Hypothetically, as a character talks in the game, the player still has control. At any time, the player can interrupt with one of six dialogue choices presented in an onscreen radial menu, each choice consisting of one word each (“aggressive,” “complimentary,” “inquisitive,” etc).
Conversational responses — and again, this is all very, very hypothetical — will be context-sensitive, depending on exactly what the person has just said and when the player chooses to respond. If you interrupt someone too early, they may not give you the right sort of advice, but if you stop them at just the right time, you may get what you want.
The idea is to make conversation much more fluid than it has been in other BioWare RPGs; by a certain point, players will have subconsciously memorized the different responses on the conversation dial and will actively and effortlessly participate in the real-time conversation.
Of course, if the conversation system isn’t everything BioWare says it is, then it’s just a slightly gussied-up version of your typical RPG dialogue tree that has little to no impact on the overall game structure. Here’s hoping that isn’t the case.
Honorable mentions:
Euphoria/Digital Molecular Matter — Star Wars: The Force Unleashed
If you’re unfamiliar with either engine, then watch the above video, then go here and watch the Digital Molecular Matter demo. Essentially, Euphoria is a physical AI system where each character, rather than just going limp upon death (as is the case with current ragdoll animation), will strain and move in an attempt to protect itself or latch onto other objects. DMM is a method by which destructible objects break and shatter in the way they would in real life, instead of simply breaking in predetermined areas decided by the programmers.

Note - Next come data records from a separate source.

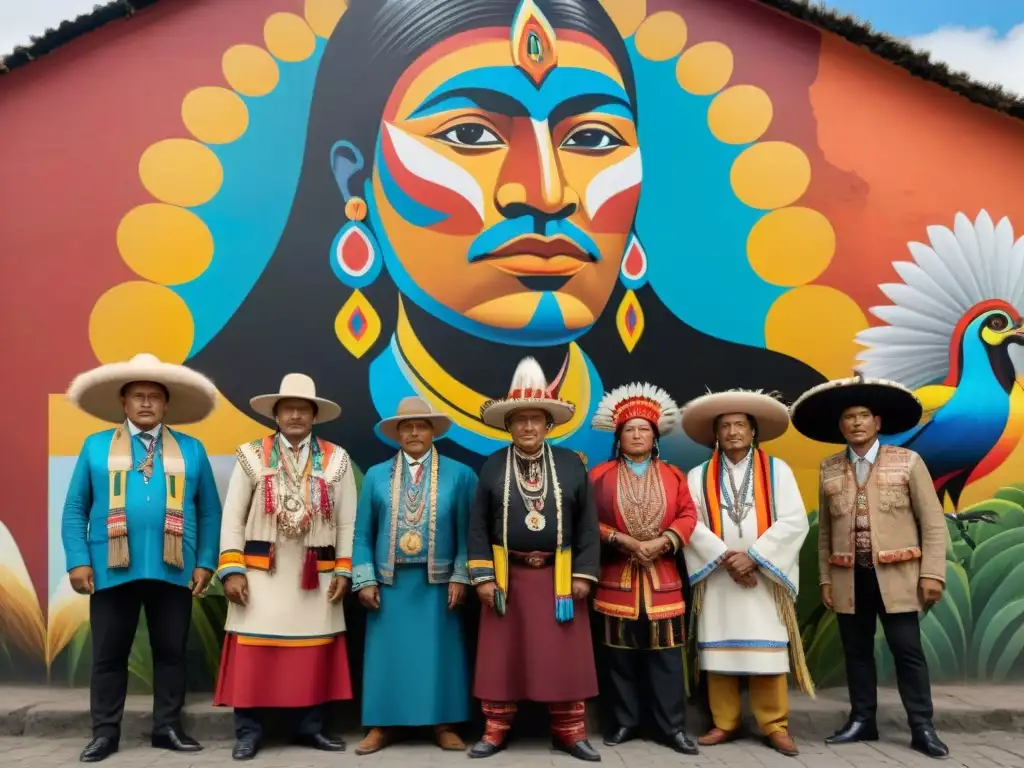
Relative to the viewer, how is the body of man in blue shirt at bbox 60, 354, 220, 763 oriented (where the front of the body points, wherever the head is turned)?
toward the camera

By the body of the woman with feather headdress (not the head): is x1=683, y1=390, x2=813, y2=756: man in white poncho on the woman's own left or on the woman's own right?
on the woman's own left

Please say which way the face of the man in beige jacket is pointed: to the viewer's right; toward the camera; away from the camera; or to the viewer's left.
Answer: toward the camera

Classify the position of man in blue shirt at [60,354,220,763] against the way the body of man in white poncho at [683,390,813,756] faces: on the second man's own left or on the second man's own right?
on the second man's own right

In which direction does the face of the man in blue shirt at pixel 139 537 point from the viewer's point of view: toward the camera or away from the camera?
toward the camera

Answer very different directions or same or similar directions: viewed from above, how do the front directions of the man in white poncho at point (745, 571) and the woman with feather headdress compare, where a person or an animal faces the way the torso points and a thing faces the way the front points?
same or similar directions

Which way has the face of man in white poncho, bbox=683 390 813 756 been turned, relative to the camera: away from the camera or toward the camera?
toward the camera

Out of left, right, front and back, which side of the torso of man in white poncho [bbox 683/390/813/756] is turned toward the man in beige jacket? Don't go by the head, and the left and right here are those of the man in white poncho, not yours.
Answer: left

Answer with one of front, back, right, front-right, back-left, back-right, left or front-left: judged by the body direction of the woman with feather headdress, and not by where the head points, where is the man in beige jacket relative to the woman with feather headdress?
left

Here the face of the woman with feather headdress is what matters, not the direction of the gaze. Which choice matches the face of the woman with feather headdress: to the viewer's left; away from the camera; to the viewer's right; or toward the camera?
toward the camera

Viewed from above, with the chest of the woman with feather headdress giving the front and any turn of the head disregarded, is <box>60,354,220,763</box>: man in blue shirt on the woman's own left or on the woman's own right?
on the woman's own right

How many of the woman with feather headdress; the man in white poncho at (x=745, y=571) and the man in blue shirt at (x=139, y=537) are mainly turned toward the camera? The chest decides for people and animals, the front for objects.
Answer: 3

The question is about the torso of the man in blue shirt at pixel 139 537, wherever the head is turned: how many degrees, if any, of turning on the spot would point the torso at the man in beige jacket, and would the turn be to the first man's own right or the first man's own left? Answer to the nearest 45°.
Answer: approximately 45° to the first man's own left

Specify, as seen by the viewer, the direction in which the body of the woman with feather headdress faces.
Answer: toward the camera
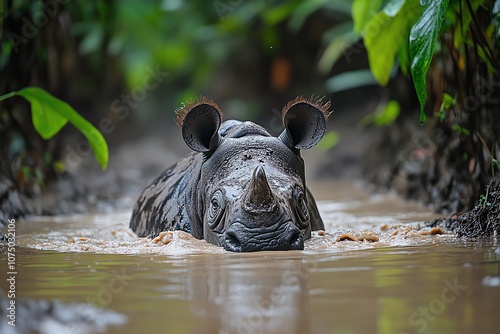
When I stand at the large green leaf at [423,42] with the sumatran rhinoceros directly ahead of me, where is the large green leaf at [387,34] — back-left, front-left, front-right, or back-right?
front-right

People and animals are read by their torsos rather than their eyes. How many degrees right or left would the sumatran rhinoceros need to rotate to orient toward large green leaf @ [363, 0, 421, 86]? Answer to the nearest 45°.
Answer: approximately 135° to its left

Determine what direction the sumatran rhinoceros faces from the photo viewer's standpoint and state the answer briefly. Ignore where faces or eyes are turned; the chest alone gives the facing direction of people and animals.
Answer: facing the viewer

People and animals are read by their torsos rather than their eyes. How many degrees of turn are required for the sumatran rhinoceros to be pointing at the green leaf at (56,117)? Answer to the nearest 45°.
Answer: approximately 135° to its right

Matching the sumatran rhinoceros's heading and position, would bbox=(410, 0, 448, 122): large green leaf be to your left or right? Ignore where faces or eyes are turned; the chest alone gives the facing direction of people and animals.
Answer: on your left
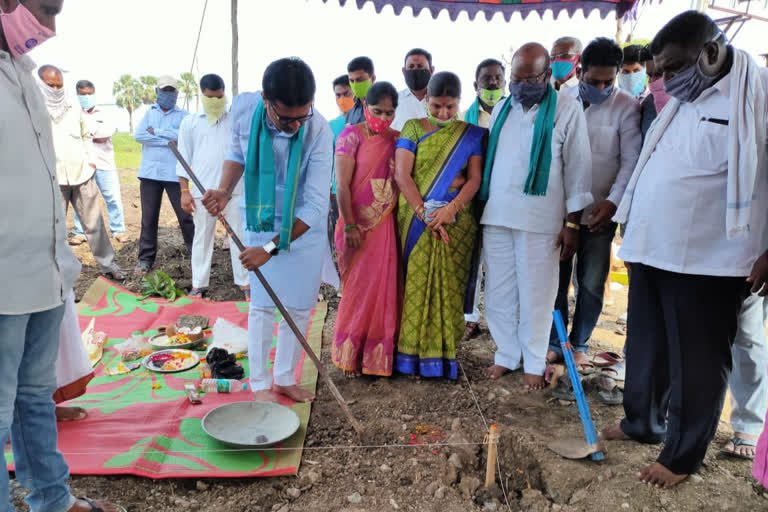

While these two main innovations in Unleashed may eventually contribute to unconventional physics puzzles or more realistic hand-to-hand fighting systems, they’re really just aesthetic improvements in their current state. Euphoria, as sumotori dreams taught us, can result in some hilarious and almost-realistic character movements without influencing gameplay in any tangible way. DMM may make explosions and destruction a lot prettier, but that’s about it.
“Emergent gameplay” — Bioshock
The idea of “emergent gameplay” isn’t on the top five if only because it’s really just a buzzword: a buzzword that represents complex, user-defined experiences and wonderfully immersive gameplay, but it’s a buzzword nonetheless.
Unlike the games in the top five, emergent gameplay is not a simple mechanic that can be copied and ported into other titles: it’s a word that describes detailed, complex interactions between dozens of behavioral and environmental systems that combine to form a gameplay experience. The entire Bioshock experience depends upon the interconnectedness of these separate systems, and “emergent gameplay” is just the phrase we’ve chosen to throw around to summarize those connections.
I’m looking forward to Bioshock as much as anyone else on the planet (maybe moreso), but the beauty and innovation in Bioshock is simply too big and too complex to be considered just one gameplay innovation unto itself. So don’t write me angry emails asking why I’m hating on Bioshock, because I’m not.
*FACT: The phrase, “a gameplay innovation that will revolutionize enemy placement,” is the single douchebaggiest series of words ever typed on the Internet.